Small-time fluctuations for the bridge in a model class of hypoelliptic diffusions of weak H\"ormander type

TL;DR

This paper investigates the small-time behavior of hypoelliptic diffusion bridges with linear drift and constant diffusivity, revealing rescaled fluctuations that converge weakly despite potential blow-up phenomena.

Contribution

It provides a detailed analysis of small-time asymptotics for a class of hypoelliptic diffusions, including explicit descriptions of fluctuation limits and examples involving Kolmogorov diffusions.

Findings

Rescaled fluctuations converge weakly in small time.

Explicit formulas for the limit fluctuation process.

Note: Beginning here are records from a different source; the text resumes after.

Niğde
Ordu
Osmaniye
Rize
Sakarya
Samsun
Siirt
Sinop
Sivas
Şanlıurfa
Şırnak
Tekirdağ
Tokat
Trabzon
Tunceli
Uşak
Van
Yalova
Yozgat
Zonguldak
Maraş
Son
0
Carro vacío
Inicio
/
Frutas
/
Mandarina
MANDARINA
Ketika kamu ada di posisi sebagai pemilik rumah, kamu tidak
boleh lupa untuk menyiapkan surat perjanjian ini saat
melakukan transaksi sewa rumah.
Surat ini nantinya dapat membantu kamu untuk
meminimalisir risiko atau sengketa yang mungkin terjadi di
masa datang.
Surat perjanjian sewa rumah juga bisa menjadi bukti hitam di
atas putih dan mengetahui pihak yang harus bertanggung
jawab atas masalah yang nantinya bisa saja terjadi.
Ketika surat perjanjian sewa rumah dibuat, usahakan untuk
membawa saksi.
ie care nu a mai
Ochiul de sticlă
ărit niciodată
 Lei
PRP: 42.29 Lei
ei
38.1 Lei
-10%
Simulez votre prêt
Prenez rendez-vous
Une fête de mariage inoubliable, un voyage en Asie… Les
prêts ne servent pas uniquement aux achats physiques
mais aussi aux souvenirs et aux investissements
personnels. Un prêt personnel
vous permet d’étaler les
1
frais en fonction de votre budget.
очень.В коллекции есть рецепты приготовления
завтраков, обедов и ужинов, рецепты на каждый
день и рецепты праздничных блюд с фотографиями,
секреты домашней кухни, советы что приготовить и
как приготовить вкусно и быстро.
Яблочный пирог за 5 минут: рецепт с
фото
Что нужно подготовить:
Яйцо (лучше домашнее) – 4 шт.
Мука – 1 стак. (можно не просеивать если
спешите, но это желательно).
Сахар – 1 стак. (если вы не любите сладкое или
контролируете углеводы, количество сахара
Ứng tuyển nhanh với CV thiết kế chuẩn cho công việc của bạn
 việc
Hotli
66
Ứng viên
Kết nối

Application to Kolmogorov diffusion bridges.

Abstract

We study the small-time asymptotics for hypoelliptic diffusion processes conditioned by their initial and final positions, in a model class of diffusions satisfying a weak H\"ormander condition where the diffusivity is constant and the drift is linear. We show that, while the diffusion bridge can exhibit a blow-up behaviour in the small time limit, we can still make sense of suitably rescaled fluctuations which converge weakly. We explicitly describe the limit fluctuation process in terms of quantities associated to the unconditioned diffusion. In the discussion of examples, we also find an expression for the bridge from 0 to 0 in time 1 of an iterated Kolmogorov diffusion.